## Exercise requirements:
Here is a listing, set out below; repeat its lines from the one with "hfov_deg: 36.0" to the last, both included, and leave out the pictures.

## Extracted information:

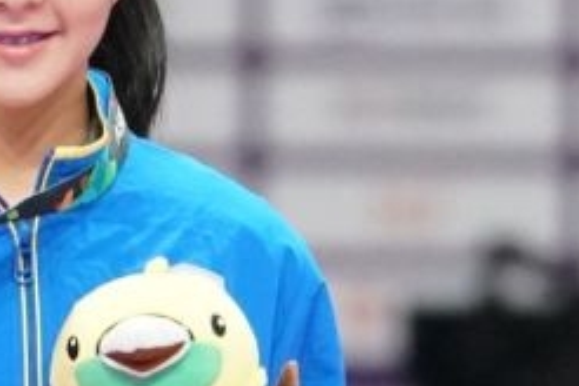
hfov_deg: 1.0
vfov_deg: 0.7
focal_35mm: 2046
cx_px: 202
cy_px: 297
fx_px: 32904
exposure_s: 1/500
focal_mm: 280
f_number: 4
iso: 5000
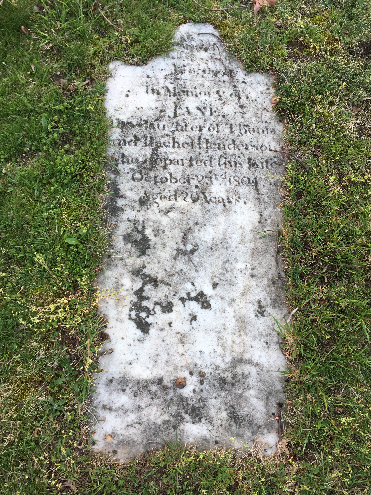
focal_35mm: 29
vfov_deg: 61.7
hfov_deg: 48.2
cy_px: 248
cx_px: 186
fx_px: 414
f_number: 2.2
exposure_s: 1/60
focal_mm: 4.15
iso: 32
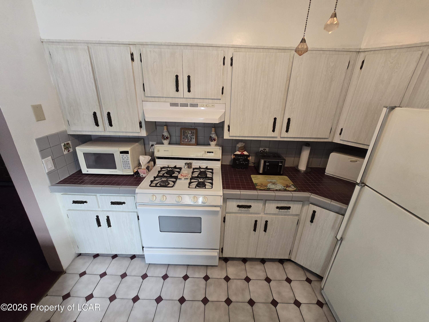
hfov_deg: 106.2
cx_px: 214
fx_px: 161
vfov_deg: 89.9
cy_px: 161
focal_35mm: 13
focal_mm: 2.2
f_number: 2.2
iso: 400
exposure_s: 1/60
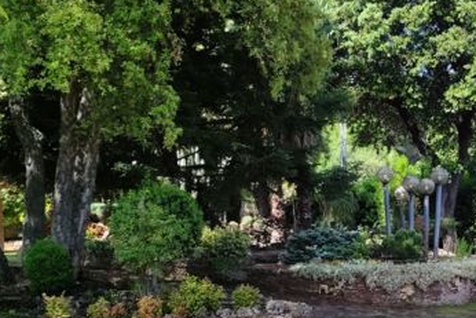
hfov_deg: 36.0
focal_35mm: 53
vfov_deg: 25.0
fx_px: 701
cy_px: 271
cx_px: 394
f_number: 1.89
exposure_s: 1/884
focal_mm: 5.43
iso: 50
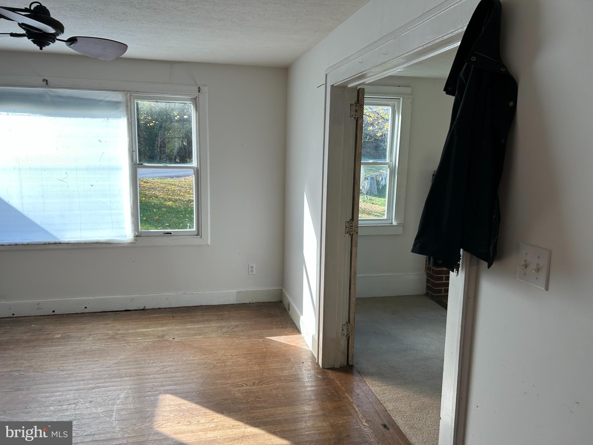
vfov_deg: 53.1
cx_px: 296
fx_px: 445
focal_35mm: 26
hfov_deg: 67.3
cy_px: 222
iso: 40
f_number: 1.5
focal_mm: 5.7
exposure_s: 1/274
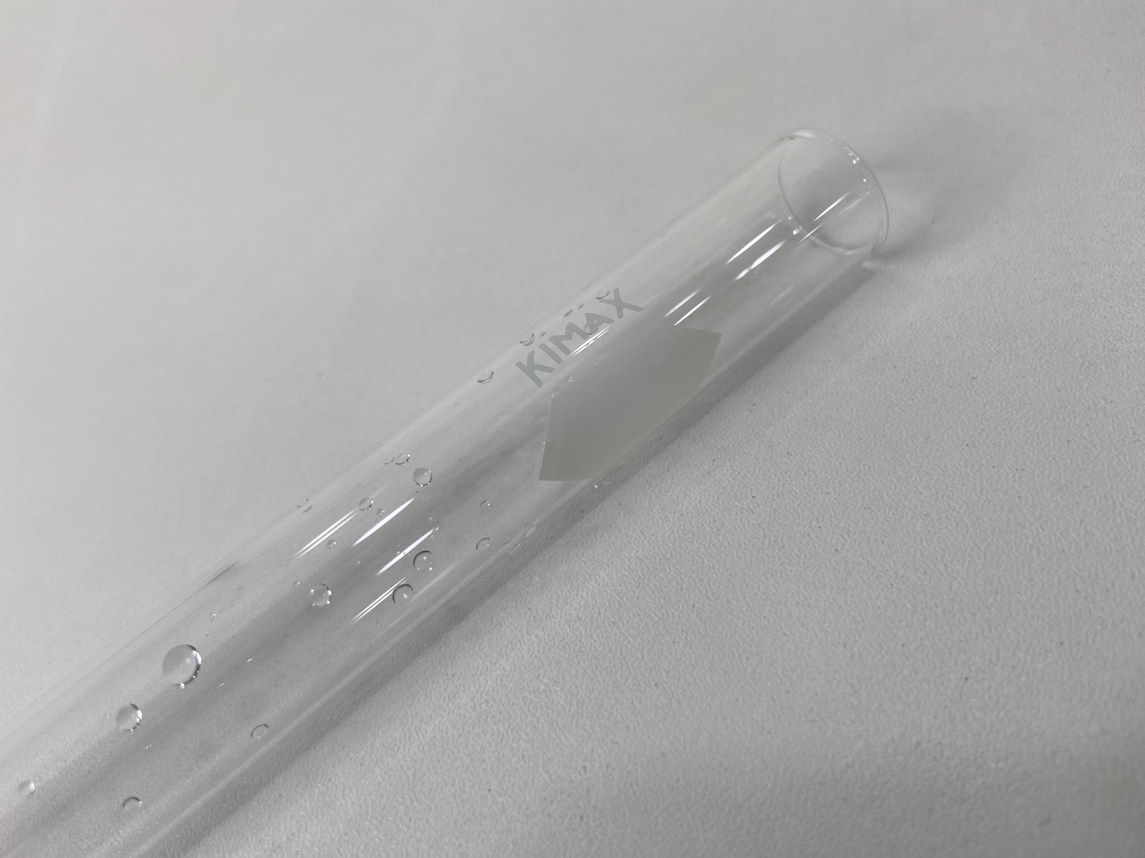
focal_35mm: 25
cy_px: 429
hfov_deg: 69.4
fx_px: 827
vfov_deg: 54.9
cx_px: 572
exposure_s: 1/198
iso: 32
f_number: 1.8
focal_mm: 4.25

## Your solution:
hfov_deg: 36.0
focal_35mm: 53
vfov_deg: 25.0
fx_px: 701
cy_px: 271
cx_px: 394
f_number: 1.89
exposure_s: 1/884
focal_mm: 5.43
iso: 50
vfov_deg: 53.1
cx_px: 296
fx_px: 445
focal_35mm: 26
hfov_deg: 67.3
cy_px: 222
iso: 40
f_number: 1.5
focal_mm: 5.7
exposure_s: 1/274
focal_35mm: 25
cy_px: 429
hfov_deg: 69.4
fx_px: 827
vfov_deg: 54.9
cx_px: 572
exposure_s: 1/198
iso: 32
f_number: 1.8
focal_mm: 4.25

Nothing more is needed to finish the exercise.